Lorsque les États-Unis de nombreux autres pays occidentaux ont expulsé des dizaines de diplomates russes en mars 2019 en représailles à l'attaque à l'agent neurotoxique contre un ancien espion russe à Salisbury, en Angleterre, Israël pour sa part n'en a expulsé aucun. La relation israëlo-russe « se caractérise par une forme d’imperméabilité aux pressions extérieures », indique Igor Delanoë dans un article publié dans Maghreb-Machrek.



Incident diplomatique


Cependant, ce château de cartes aurait pu s’écrouler au cours des dernières semaines. En effet, la Russie a accusé Israël de soutenir le « régime néonazi » de Kiev, aggravant ainsi le contentieux diplomatique avec l'un des rares alliés des États-Unis à avoir décidé de ne pas appliquer les sanctions contre le Kremlin et de ne pas envoyer d'aide militaire à l'Ukraine. Le différend suscité par les remarques du ministre russe des affaires étrangères, Sergei Lavrov, qui a déclaré dans une interview accordée à l’émission italienne Zona Bianca qu'Adolf Hitler « avait du sang juif » et que les « antisémites les plus fervents sont souvent des Juifs eux-mêmes », a menacé de compromettre la position neutre d'Israël sur la guerre menée par la Russie en Ukraine.

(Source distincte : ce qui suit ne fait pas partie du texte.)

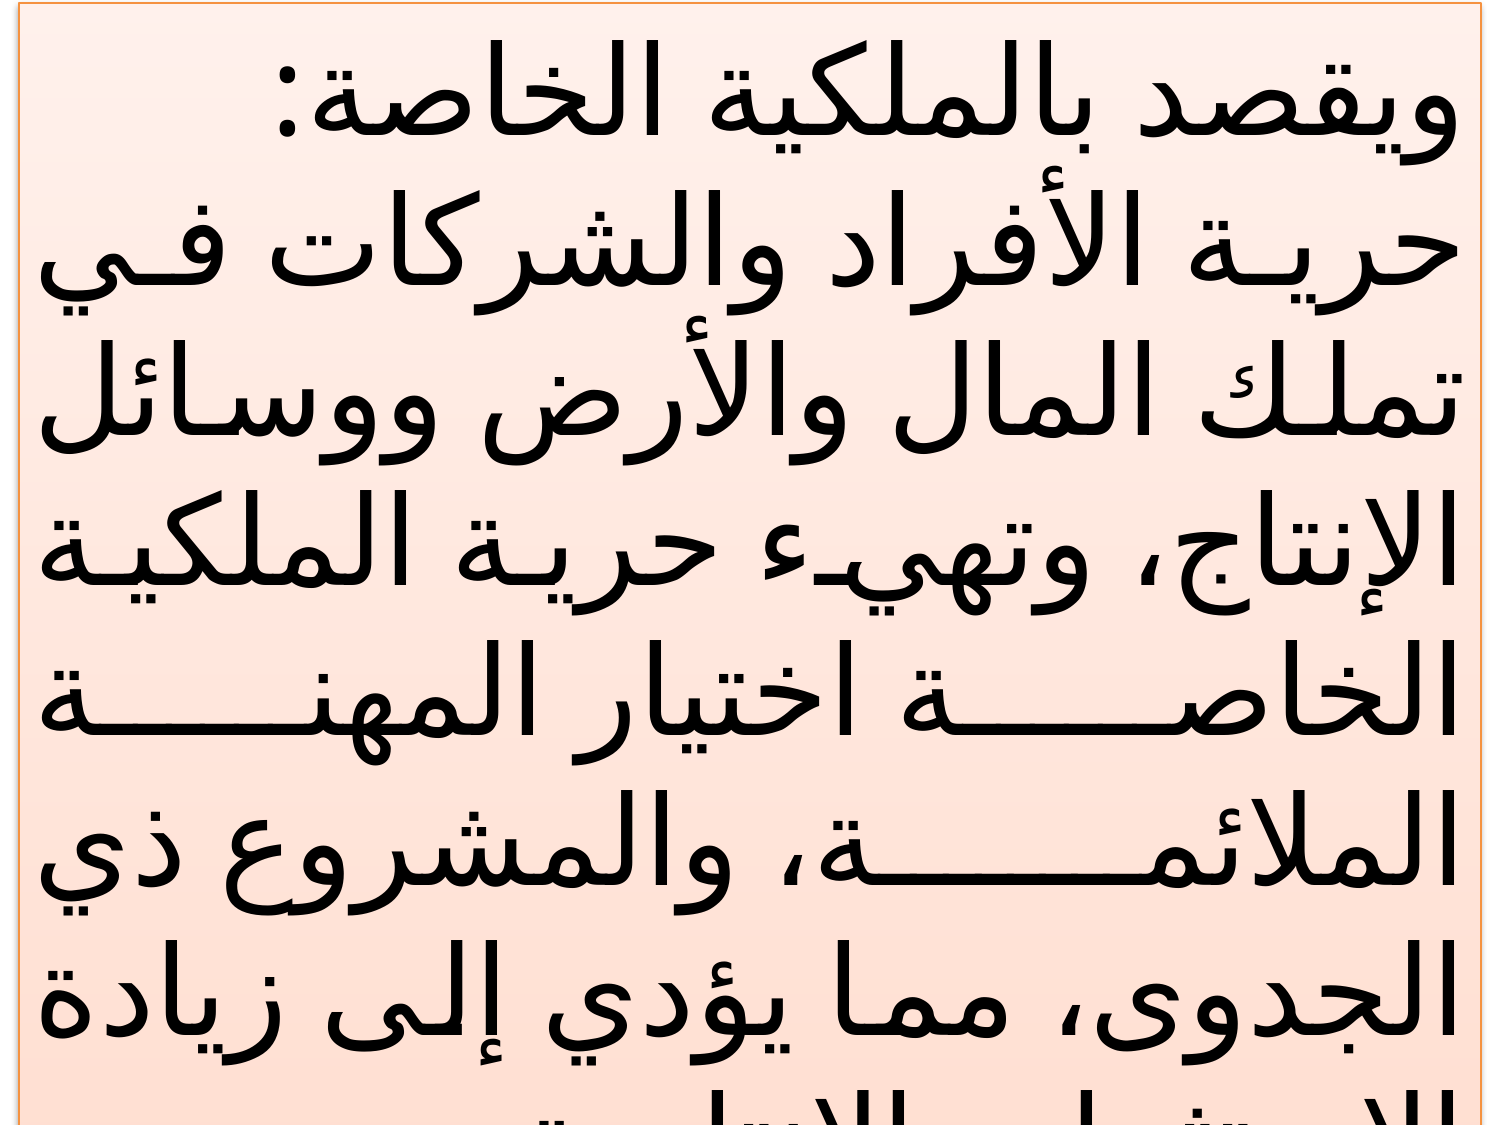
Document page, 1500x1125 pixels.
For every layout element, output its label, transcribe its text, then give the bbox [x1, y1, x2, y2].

text_box ويقصد بالملكية الخاصة: حرية الأفراد والشركات في تملك المال والأرض ووسائل الإنتاج، وتهيء حرية الملكية الخاصة اختيار المهنة الملائمة، والمشروع ذي الجدوى، مما يؤدي إلى زيادة الاستثمار والإنتاجية . [18, 2, 1482, 1125]
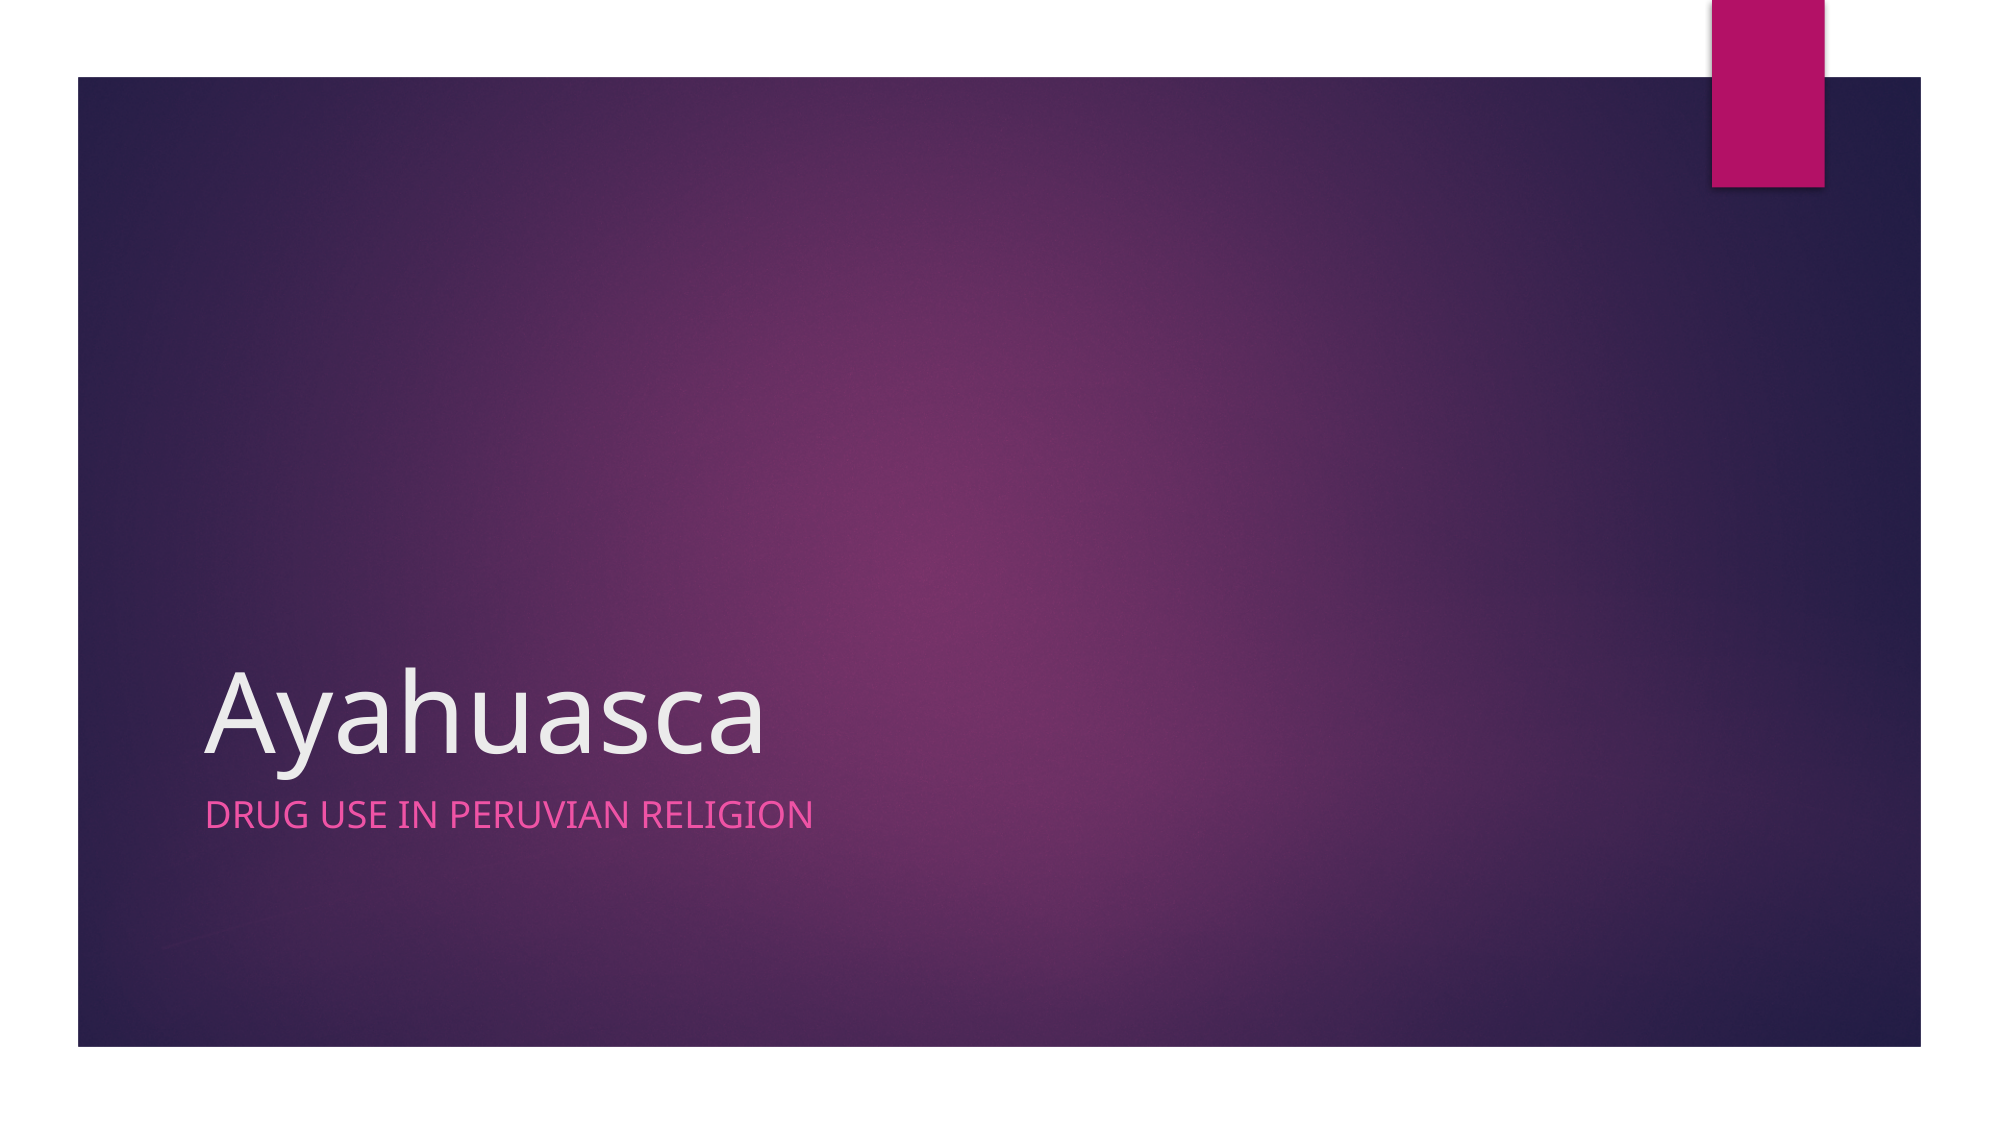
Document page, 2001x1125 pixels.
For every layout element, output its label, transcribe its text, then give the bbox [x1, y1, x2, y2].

title Ayahuasca [189, 344, 1638, 783]
subtitle Drug use in Peruvian Religion [189, 783, 1638, 925]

Le lundi 2 mai 2022, Israël a convoqué l'ambassadeur russe au ministère des affaires étrangères et son ministre des affaires étrangères, Yaïr Lapid, a qualifié les remarques de Lavrov d'« impardonnables et scandaleuses... de même qu'une effroyable erreur historique », comme le rapporte un article du Monde. Yaïr Lapid a écrit : « Foreign Minister Lavrov’s remarks are both an unforgivable and outrageous statement as well as a terrible historical error. Jews did not murder themselves in the Holocaust. The lowest level of racism against Jews is to accuse Jews themselves of antisemitism ».

Le 3 mai 2022, la Russie a renchéri sur les propos de Serguei Lavrov, accusant Yaïr Lapid de tenir des propos « anti-historiques » sur l'Holocauste qui « expliquent grandement la ligne de conduite du gouvernement israélien actuel dans son soutien au régime néo-nazi de Kiev ». Les discussions qui ont eu lieu lors de la convocation presque inédite de l'ambassadeur russe, Anatoly Viktorov, pour une demande de clarification des commentaires provocateurs de Serguei Lavrov, n'ont pas été divulguées.



Conclusion


Ainsi, malgré les liens étroits qu'ils entretiennent avec leurs rivaux respectifs, Israël et la Russie ont établi une relation bilatérale robuste fondée sur des intérêts partagés, la présence d’une diaspora russophone très active dans la vie politique israélienne et la volonté mutuelle de les défendre en dépit de leurs divergences.


Les États-Unis, l'Union européenne et les autres nations occidentales ont pressé Israël de se montrer plus ferme à l'égard de la Russie. Dès le début de la guerre, Israël a condamné l'invasion de l'Ukraine par la Russie comme étant une « violation de l'ordre mondial », mais n'a pas condamné la Russie elle-même, qui détient une immense influence en Syrie voisine, tout en permettant à Israël de poursuivre ses propres opérations contre les forces appuyées par Téhéran dans le pays. Les propos de Sergueï Lavrov auraient pu bouleverser le numéro d'équilibriste qu'Israël menait jusqu'alors. Conscient de cette possibilité, Vladimir Poutine a personnellement présenté ses excuses à Bennett Naftali – qui les a acceptées –, a relaté The Guardian dans un article datant du 5 mai 2022.


Reste à voir si le contrecoup de ces déclarations, couplé aux demandes répétées des pays occidentaux qu'Israël prenne parti, pousseront Israël à interrompre son jeu d'équilibriste et à s'extraire de sa position de neutralité.